From Contrast to Commonality: Audio Commonality Captioning for Enhanced Audio-Text Cross-modal Understanding in Multimodal LLMs
Yuhang Jia, Xu Zhang, Yujie Guo, Yang Chen, Shiwan Zhao
TL;DR
The paper addresses the semantic mismatch introduced by Audio Difference Captioning (ADC) in cross-modal audio-text learning by proposing Audio Commonality Captioning (ACC), which emphasizes shared semantics across paired audio clips. ACC is implemented via a dataset construction strategy that mixes AudioCaps with AuditEval to produce paired audio inputs and commonality-focused captions, and is used to fine-tune a Qwen2-Audio-7B multimodal LLM with LoRA-based instruction tuning. Experimental results on AudioCaps and Clotho show ACC achieving state-of-the-art captioning metrics and better generalization to speech and music tasks (VSC, SER, MIC, MGC) compared to AC and ADC, indicating stronger cross-modal alignment with preserved prior capabilities. These findings suggest ACC as a robust training objective for enhancing audio-text understanding in multimodal LLMs, balancing generalization and task-specific performance in practical applications.
Abstract
Audio Captioning (AC) plays a pivotal role in enhancing audio-text cross-modal understanding during the pretraining and finetuning of Multimodal LLMs (MLLMs).

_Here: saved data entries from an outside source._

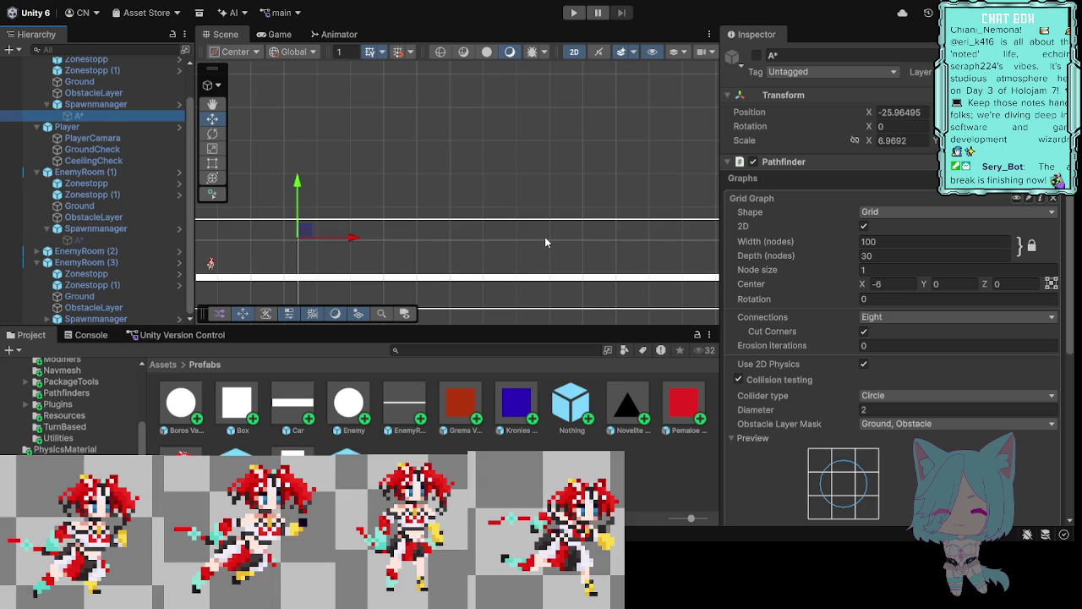
Step: Change the A* grid graph width from 100 to 400 nodes and check its extent
click(891, 243)
drag(891, 242, 864, 242)
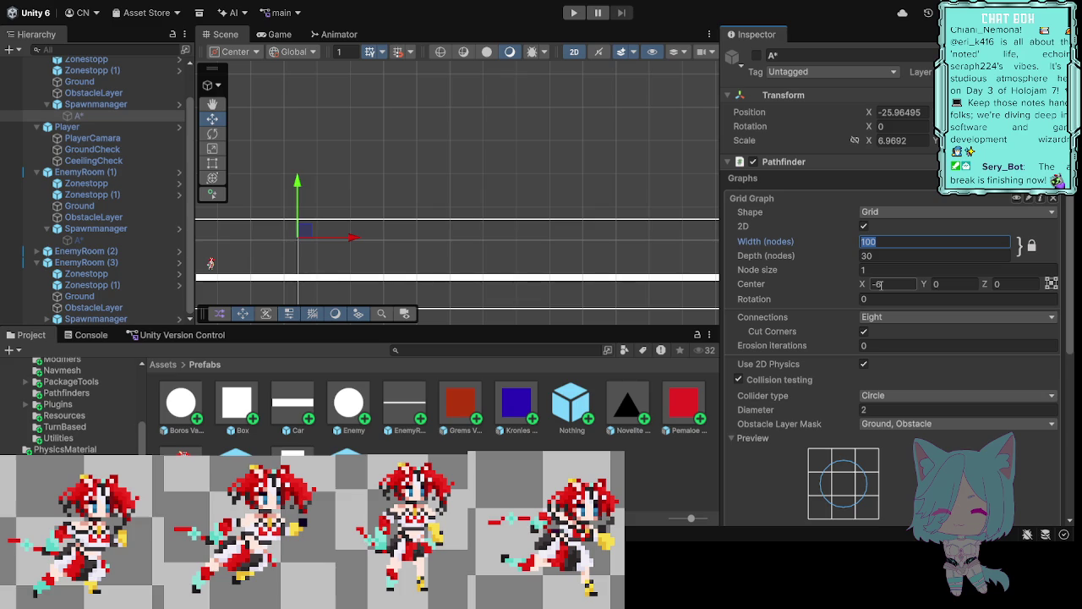
text(40)
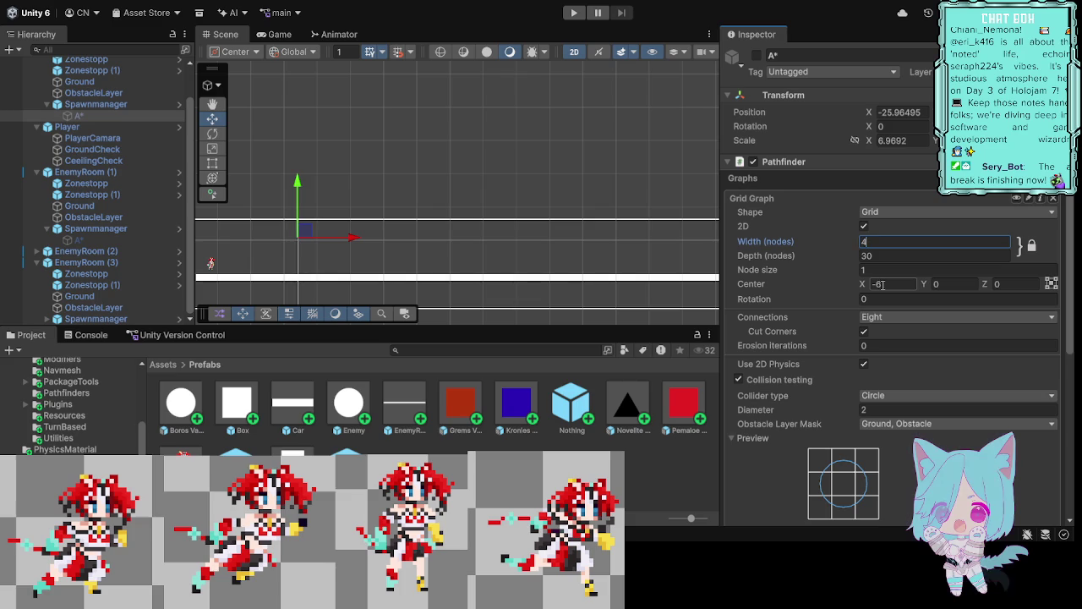
text(0)
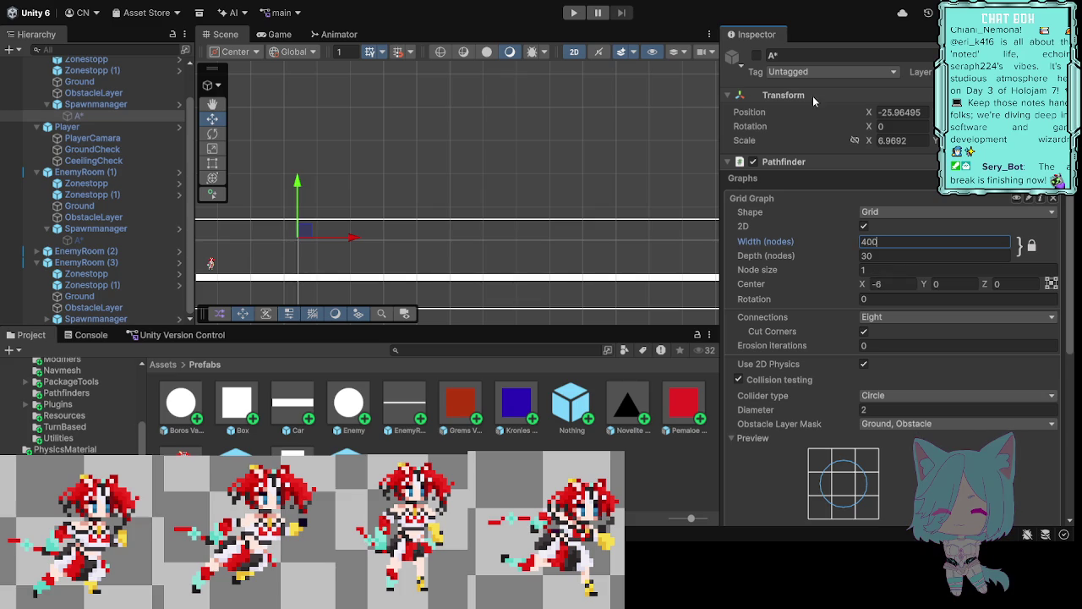
key(Return)
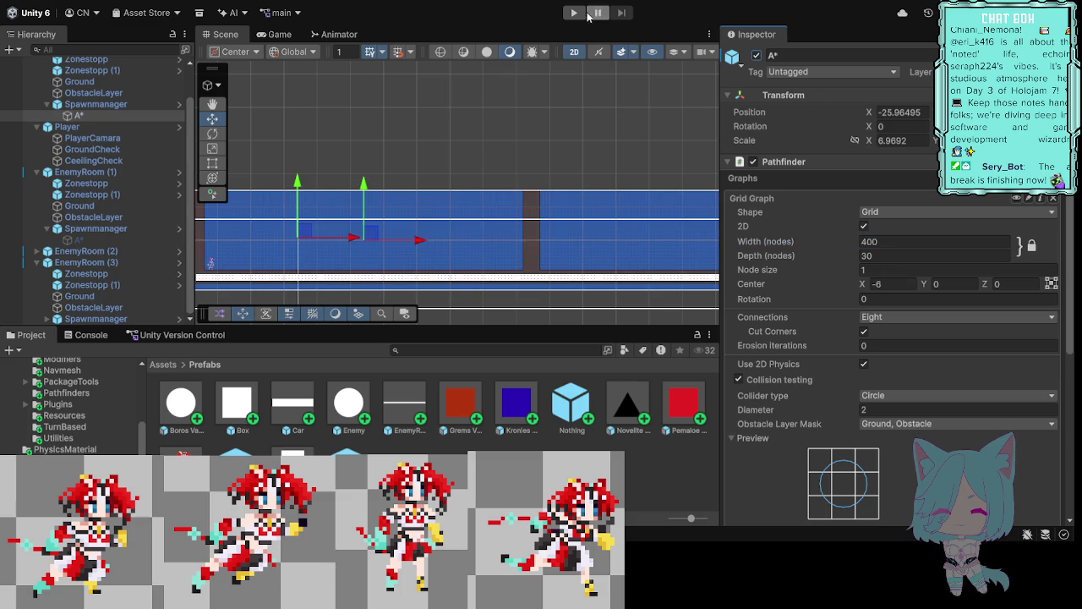
scroll(601, 92, down, 3)
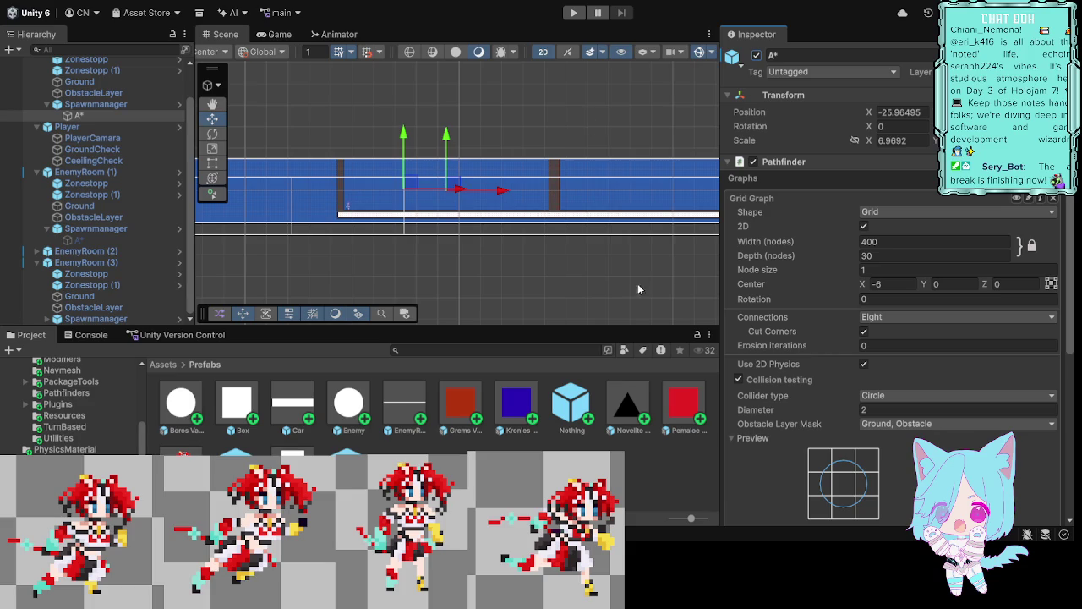
drag(636, 276, 430, 287)
mouse_move(663, 298)
mouse_down()
mouse_move(382, 277)
mouse_move(401, 269)
mouse_move(638, 310)
mouse_move(527, 313)
mouse_move(675, 313)
mouse_move(605, 282)
mouse_move(589, 286)
mouse_move(692, 297)
mouse_up()
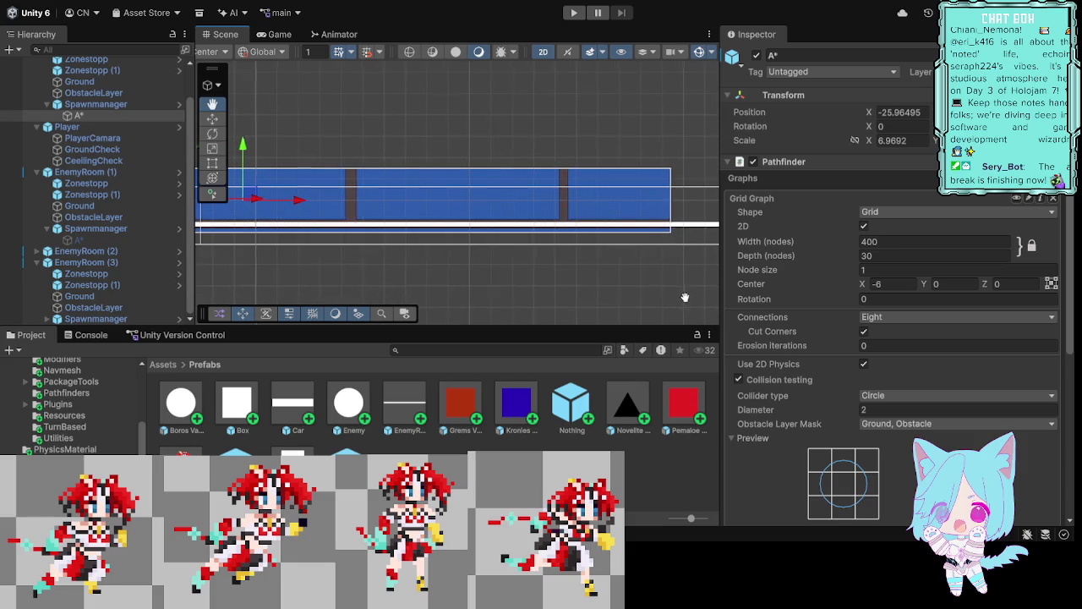
mouse_move(382, 275)
mouse_down()
mouse_move(471, 292)
mouse_move(464, 287)
mouse_move(460, 320)
mouse_move(478, 311)
mouse_up()
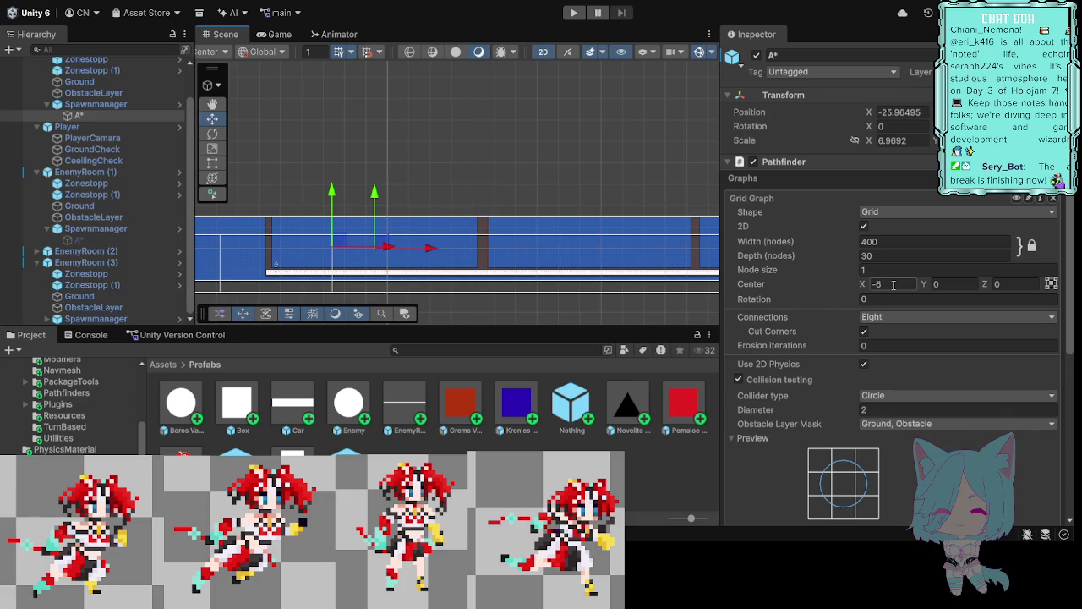
Step: Set the grid's Center X to 100 and pan left to find the grid's end
click(893, 285)
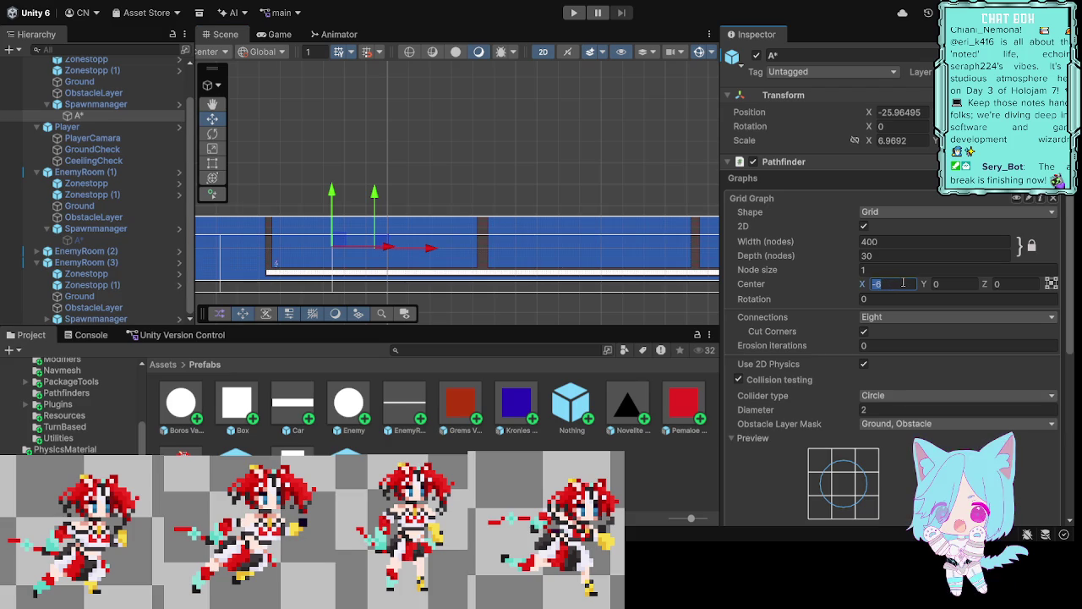
text(1)
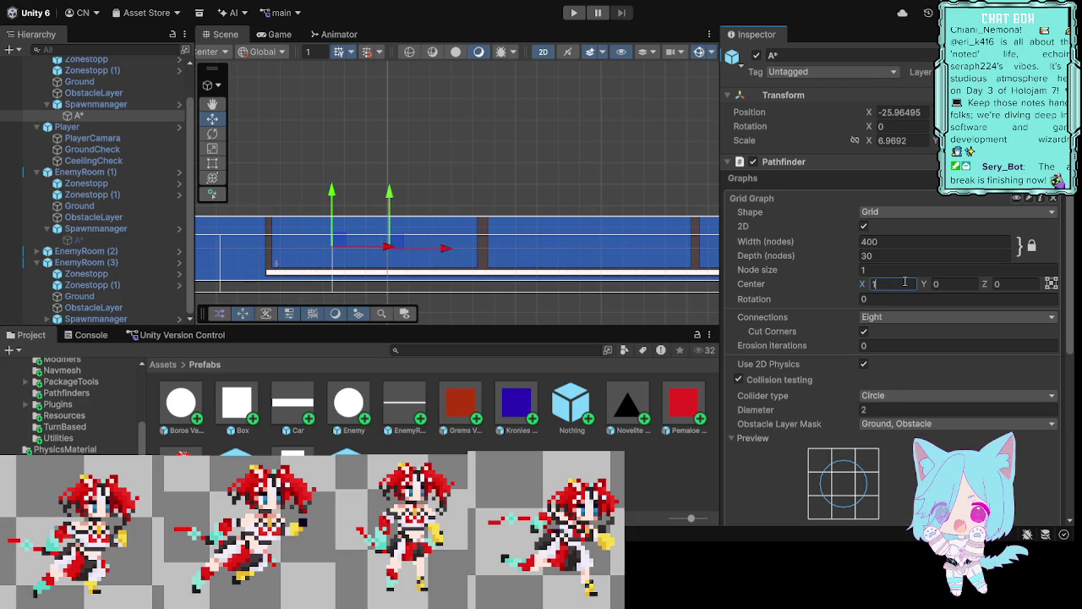
text(0)
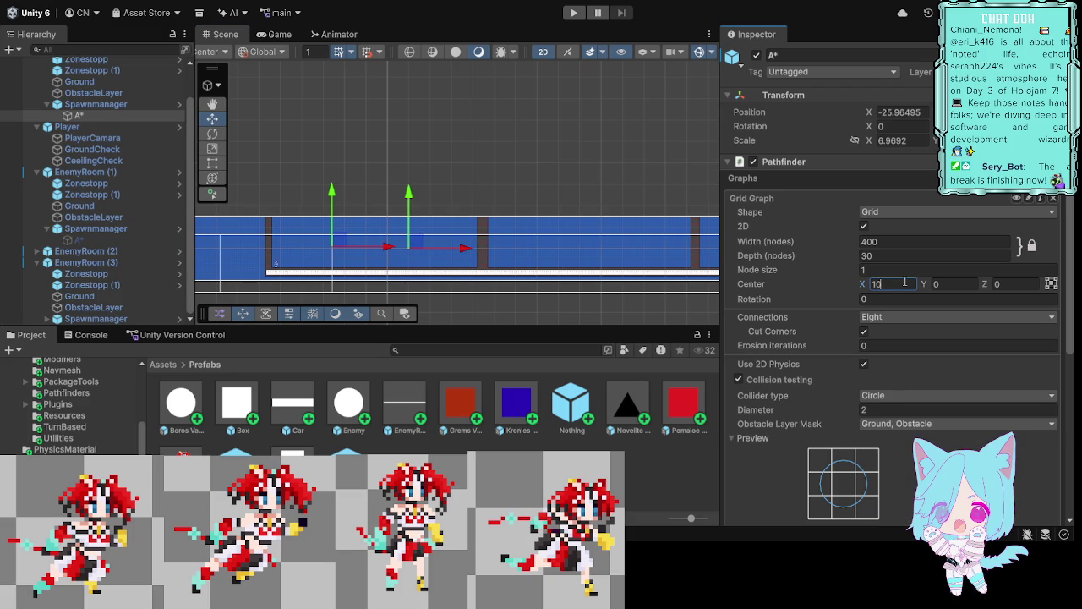
text(0)
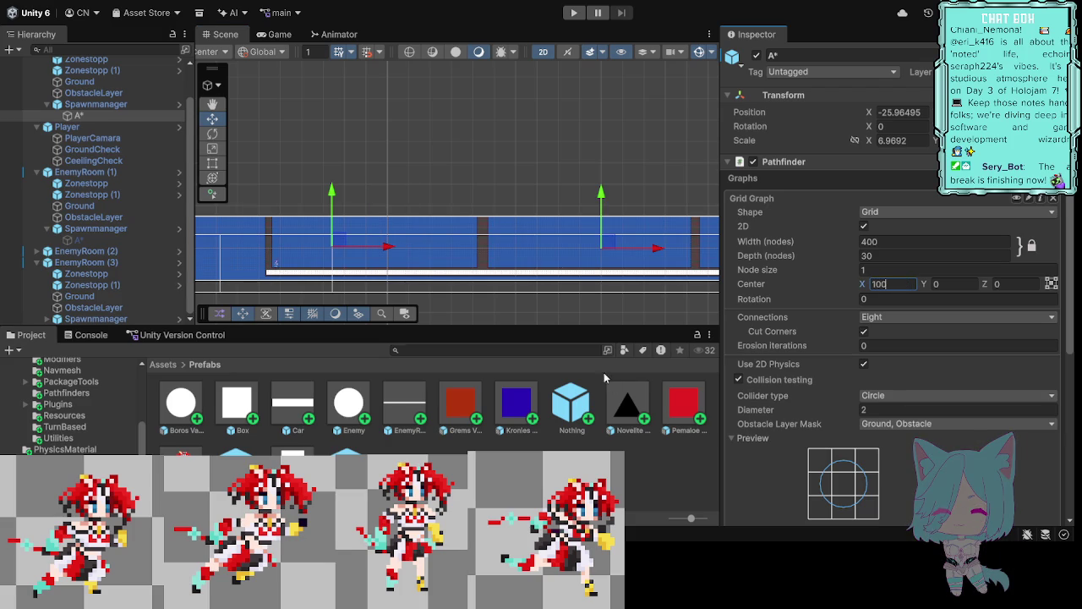
drag(674, 324, 519, 321)
drag(656, 320, 515, 321)
drag(612, 322, 528, 318)
drag(633, 301, 533, 299)
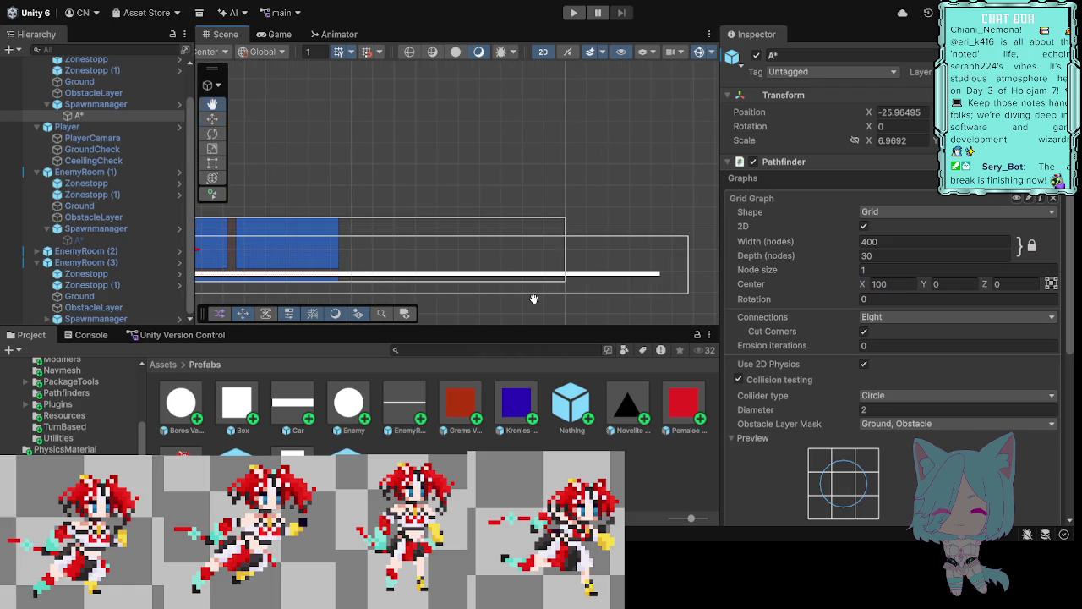
Step: Change the grid's Center X to 200 and pan along the level to check coverage
click(878, 285)
key(BackSpace)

To strengthen this alignment, recent works propose Audio Difference Captioning (ADC), which takes multiple audio inputs and encourages the model to describe their differences, thereby promoting fine-grained discrimination. However, despite its effectiveness, ADC introduces a semantic gap between input audios-often rich in diverse events-and the brief, difference-focused short caption. This deviation from AC-style task causes a mismatch with the pretraining objective, leading to catastrophic forgetting. To address this, we propose Audio Commonality Captioning (ACC), a comparably challenging but gentler alternative that guides the model to capture shared semantics across audio clips rather than detailed differences. Experiments show that ACC not only improves audio-text understanding on captioning benchmarks but also better preserves general capabilities across diverse speech and music tasks, confirming its ability to enable more robust cross-modal understanding and achieve a better balance between generalization and task-specific performance in MLLMs.